Here’s some good news as we head into cold and flu season: Scientists may have found the cure for the common cold.
“Our grandmas have always been asking us, ‘If you’re so smart, why haven’t you come up with a cure for the common cold?” one of the study’s co-authors, Jan Carette, PhD, associate professor of microbiology and immunology at Stanford University School of Medicine, said in a statement.
No offense to Grandma, but there’s a reason finding a cure for the common cold, which affects millions of Americans each year, has been so elusive. There isn’t just one virus that’s behind the infection. Many different respiratory viruses can bring on the common cold, but most are caused by rhinovirus infections.
There are approximately 160 known types of rhinovirus, which, as Stanford noted in a news release, explains why getting a cold doesn’t make you immune to picking up another one a month later. What’s more, rhinoviruses are tricky because they’re prone to mutations, which make them more likely to be drug-resistant and help them “evade the immune surveillance brought about by previous exposure or a vaccine.”
However, researchers at Stanford and the University of California, San Francisco may have found a way to stop many of these viruses, including rhinoviruses, in their tracks. In the new study published in the journal Nature Microbiology, Carette and his fellow researchers found a certain protein that’s key to the viruses being able to replicate, which allows the cold to flourish. The researchers disabled this protein in human lung cells in culture, as well as in mice, and found that it stopped the viruses from replicating, preventing infection.
“We have identified a single human protein that helps the common cold virus to replicate and spread,” Carette recently stated in an interview with Yahoo Lifestyle. “Inactivating this protein could be a new strategy to prevent colds…. Most cases of the common cold are caused by rhinoviruses. There are more than 150 types of this virus. A typical vaccine like the influenza vaccine contains at most four types, so making it for all 150 strains would be extremely challenging.
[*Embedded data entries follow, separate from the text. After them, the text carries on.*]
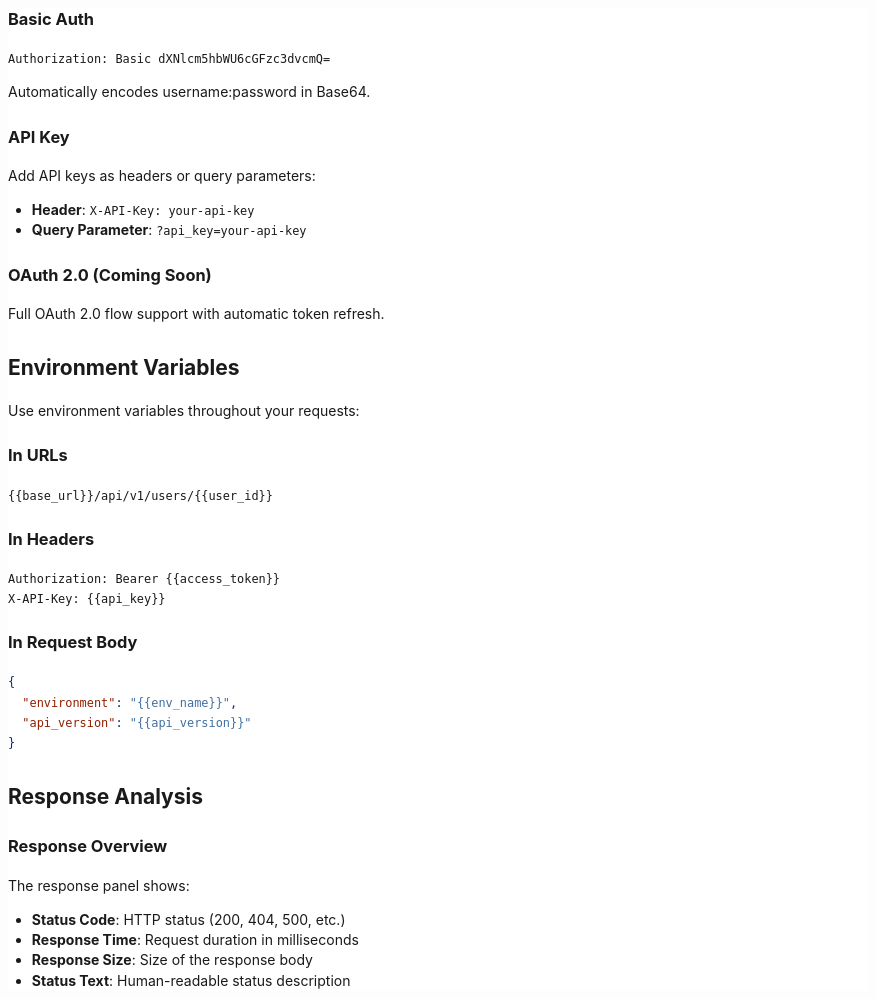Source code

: ### Basic Auth

```
Authorization: Basic dXNlcm5hbWU6cGFzc3dvcmQ=
```

Automatically encodes username:password in Base64.

### API Key

Add API keys as headers or query parameters:

- **Header**: `X-API-Key: your-api-key`
- **Query Parameter**: `?api_key=your-api-key`

### OAuth 2.0 (Coming Soon)

Full OAuth 2.0 flow support with automatic token refresh.

## Environment Variables

Use environment variables throughout your requests:

### In URLs
```
{{base_url}}/api/v1/users/{{user_id}}
```

### In Headers
```
Authorization: Bearer {{access_token}}
X-API-Key: {{api_key}}
```

### In Request Body
```json
{
  "environment": "{{env_name}}",
  "api_version": "{{api_version}}"
}
```

## Response Analysis

### Response Overview

The response panel shows:

- **Status Code**: HTTP status (200, 404, 500, etc.)
- **Response Time**: Request duration in milliseconds
- **Response Size**: Size of the response body
- **Status Text**: Human-readable status description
Our approach is different because we only have to target this one human protein that all of these different types depend on to make us sick.”
Carette notes that this study is just the beginning. “This is still experimental, and for it to have a therapeutic application in humans, it is important to develop a drug targeting this protein.”
While more research is needed, there are things you can do in the meantime to ward off colds, according to the Centers for Disease Control and Prevention: Wash your hands with soap and water often; don’t touch your eyes, nose or mouth with unwashed hands; and avoid close contact with anyone who is sick.